Kaydedemezsen suçlayamazsın
Protestocular için elbette en tehlikeli olan şey suçüstü yakalanmak. Sanal deliller onların protestonun yapıldığı yerde olduğunu ve Çin karşıtı görüşlere sahip olduğunu kanıtlayabilir ama protestoya iştirak ettiklerini yüzde yüz belgeleyemeyebilir. O yüzden protesto anında kimliklerini gizlemek, örneğin yüz tanıma programlarını engellemek büyük önem taşıyor.

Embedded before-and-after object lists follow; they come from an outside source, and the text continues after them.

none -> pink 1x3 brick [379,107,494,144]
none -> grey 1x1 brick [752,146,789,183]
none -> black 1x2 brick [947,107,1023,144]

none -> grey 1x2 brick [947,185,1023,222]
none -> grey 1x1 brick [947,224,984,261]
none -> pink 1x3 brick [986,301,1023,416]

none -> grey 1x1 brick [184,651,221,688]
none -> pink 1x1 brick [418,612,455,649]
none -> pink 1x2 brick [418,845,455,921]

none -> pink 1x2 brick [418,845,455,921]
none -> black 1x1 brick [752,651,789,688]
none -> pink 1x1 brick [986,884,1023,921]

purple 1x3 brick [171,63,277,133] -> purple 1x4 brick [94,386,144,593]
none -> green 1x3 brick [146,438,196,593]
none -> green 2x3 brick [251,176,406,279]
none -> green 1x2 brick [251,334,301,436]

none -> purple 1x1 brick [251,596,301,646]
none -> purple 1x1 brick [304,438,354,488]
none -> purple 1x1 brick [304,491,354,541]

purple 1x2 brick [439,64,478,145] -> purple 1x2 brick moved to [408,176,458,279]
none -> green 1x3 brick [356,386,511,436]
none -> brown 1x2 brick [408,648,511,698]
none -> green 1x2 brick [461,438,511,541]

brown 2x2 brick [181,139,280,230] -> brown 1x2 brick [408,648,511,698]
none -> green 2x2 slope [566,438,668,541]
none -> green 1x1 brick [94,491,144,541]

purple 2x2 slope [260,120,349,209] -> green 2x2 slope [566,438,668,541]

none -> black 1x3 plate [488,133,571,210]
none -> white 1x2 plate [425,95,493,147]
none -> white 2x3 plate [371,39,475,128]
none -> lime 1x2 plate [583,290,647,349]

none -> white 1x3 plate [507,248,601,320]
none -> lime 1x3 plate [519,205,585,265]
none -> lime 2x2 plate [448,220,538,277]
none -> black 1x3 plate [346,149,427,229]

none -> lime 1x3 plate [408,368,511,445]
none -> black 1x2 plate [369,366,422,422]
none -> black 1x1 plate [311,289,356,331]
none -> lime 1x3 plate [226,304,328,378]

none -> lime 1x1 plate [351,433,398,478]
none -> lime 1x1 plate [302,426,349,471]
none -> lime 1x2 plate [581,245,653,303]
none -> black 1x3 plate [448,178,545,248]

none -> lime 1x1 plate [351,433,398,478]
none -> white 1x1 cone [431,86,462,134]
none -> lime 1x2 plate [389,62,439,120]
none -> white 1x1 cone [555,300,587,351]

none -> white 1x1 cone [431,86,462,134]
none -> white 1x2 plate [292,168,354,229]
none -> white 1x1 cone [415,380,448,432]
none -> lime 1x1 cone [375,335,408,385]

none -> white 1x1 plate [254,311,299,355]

Bunun için işe genellikle gösteri yapılacak yerdeki türlü kameralarla donanmış “akıllı direk”leri yerlerinden sökerek ya da kameralarını sprey boya ile boyayarak başlıyorlar. Eğer kameralar yüksekteyse, bir drone’da ya da bir polisin omzunda ise o kamerayı ya şemsiyelerle duvar örerek ya da yüzlerce lazer ışığını tutarak etkisiz hale getiriyorlar. Bu yüzden Çin Hükümeti herhangi bir marketten 10 dolara alınabilen lazer ışıklarını saldırı silahı olarak nitelemeye ve satışını yasaklamaya çalışıyor. Henüz şemsiyelerle ilgili bir girişim yapmadılar ama maskeleri de tümden yasaklamak istiyorlar.
Korona mı büyük yoksa Büyük Birader mi?
Hong Kong’da maske kullanımı kuralları tam bir keşmekeşe dönmüş durumda. 2019 Ekim ayında idare gösterilerde maske takılmasını yasakladı. Ancak Aralık ayında bu yasak üst mahkeme tarafından geri çevrildi. Daha sonra Nisan 2020’deki final karara kadar bir dizi git-gel yaşandı. Üst mahkemenin Nisan başında aldığı son karara göre ise yasal gösterilerde maske takılabileceği, izinsiz gösterilerde takılmasının yasaklandığı duyuruldu. Bu karara gerekçe olarak Covid salgını gösterildi. Mahkeme heyeti kararında hükümetin toplum sağlığını tehdit eden bir virüs tehlikesi varken gösteri yapmak isteyen kişilerin maske takma hakkını hiçbir gerekçe ile ellerinden alamayacağını belirtti. Yani son durumda Covid şimdilik Büyük Birader’i alt etmiş durumda.
Bakalım gelecek günler bize bu saklambaç oyununda neler gösterecek?